If you are after the band with the greatest impact then i would suggest the next game is made up of Sex Pistols songs. They kick-started the whole punk movement that influenced most of the guitar bands on the video games today which leads us back to Nirvana who were arguably the best thing in the 90s in terms of music and impact, but best ever is stretching it.

10 comments:

Anonymous said...

Lucy,

you need to revist history :-o

elvis and buddy holly made the transition from bebop to rock...

beatles and stones made rock mainstream...

madonna led the way for females mainstream rockers...

5 or 6 artists made rap & hip hop maintstream...

metallica made hard rock mainstream...

garth brooks shifted country to rock like...

q

Falling on a bruise said...

I would argue that all of the above were imitating or basing their act on someone else but the Sex Pistols were the start of something.
I may be on shaky ground with Elvis i admit but wasn't his whole schtick about a white man doing black music?

Anne said...

How about a John Lennon quote? "Before Elvis, there was NOTHING."

As for Nirvana... They ended before their greatness could be fully realized, in my opinion.
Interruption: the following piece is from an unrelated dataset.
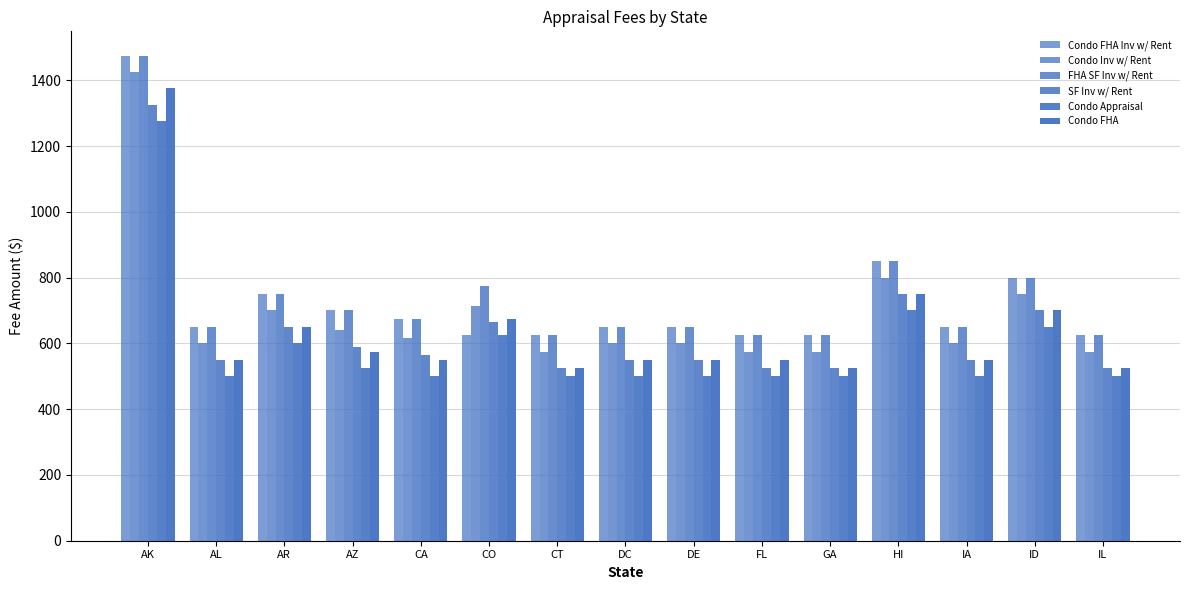

True or false: FHA SF Inv w/ Rent has a value of 295 at DE.

False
If Curt had stayed alive, who knows? Are you not a Pearl Jam fan, Lucy? They personified grunge in their way too.

Falling on a bruise said...

I was a big fan of the whole grunge thing Annie. The music, the look and the participants but it was so short lived. When Kurt died, it just seemed to fizzle out.

Anonymous said...

lucy,

i see your point, but the sex pistols didn't start from scratch either now did they?

q

Falling on a bruise said...

I know there is some debate over who was the very first proper punk band, but the general feeling is that it was the Pistols so they could be said to have started the punk genre from scratch.

Anne said...

Some would say that the first punk band was the Who.

Anonymous said...

lucy,

again, i hear you, but the sex pistols didn't make a mega jump from something like big band to punk.
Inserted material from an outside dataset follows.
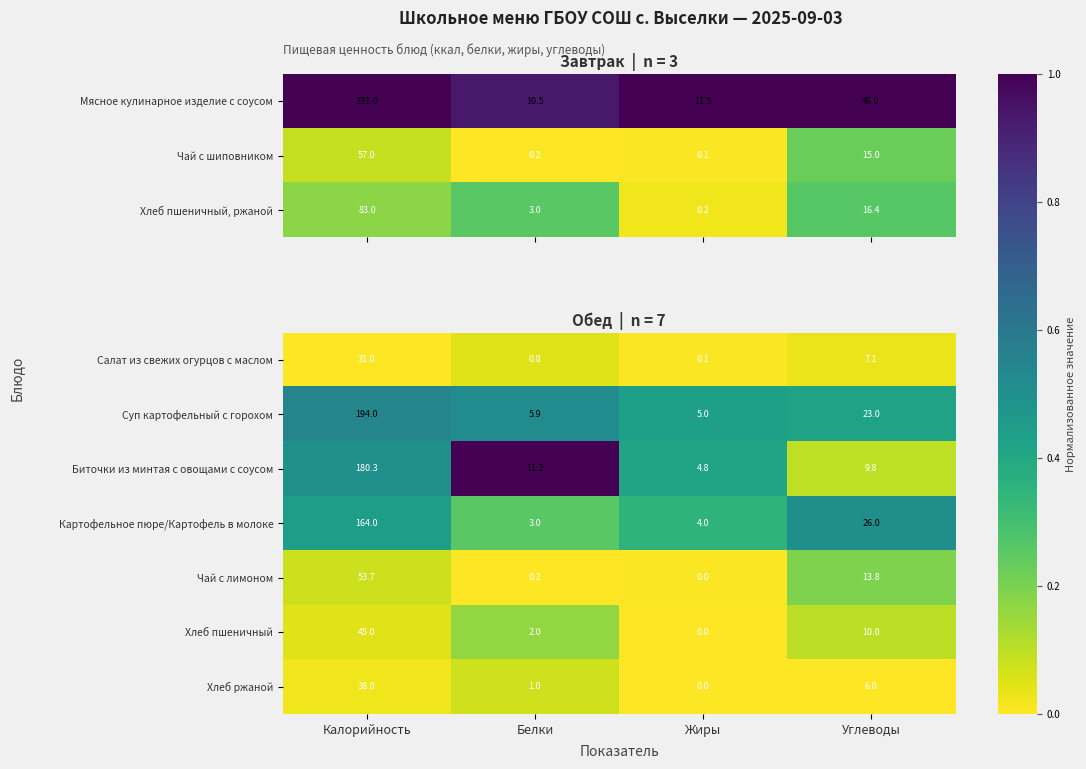

Is it true that Хлеб пшеничный equals 0.3 at Белки?

False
they made a small little hop (albeit a deranged hop) from hard rock to punk, which is understandable since their skills were mediocre. they had to do something to distinguish themselves from all the other mediocre noise makers...

q

pd - the who, hmmm, never viewed them as punks...

Cheezy said...

Punk was necessary, but necessarily short-lived IMO... Now post-punk... That was when music got really interesting... e.g. Joy Division, Echo and the Bunnymen, Cabaret Voltaire, Magazine, Talking Heads, The Specials, The Cure, Siouxsie and the Banshees, PiL, The Fall etc, etc...
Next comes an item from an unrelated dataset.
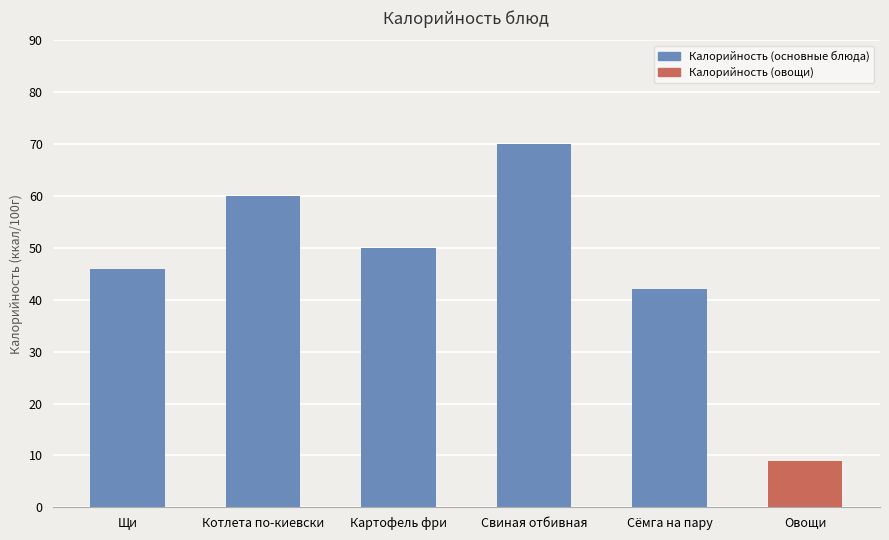

What position from the left is Картофель фри?

3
Falling on a bruise said...

I do agree with you Q, you can hear influences of lots of other musical genres in punk and it was very basic '3 chord' tunes but that seemed to be the attraction. Easy to play songs anyone could knock out, and did. What punk did have though was a philosophy and image behind it which set it apart from everything else before it.

I think the best genres come out of nowhere, rattle around for a short time and then implode before they get chance to grow stale Cheezy. Or some record executive dilutes it with manufactured pap
dressed in its clothes.


I always associated The Who with the Mod era Annie.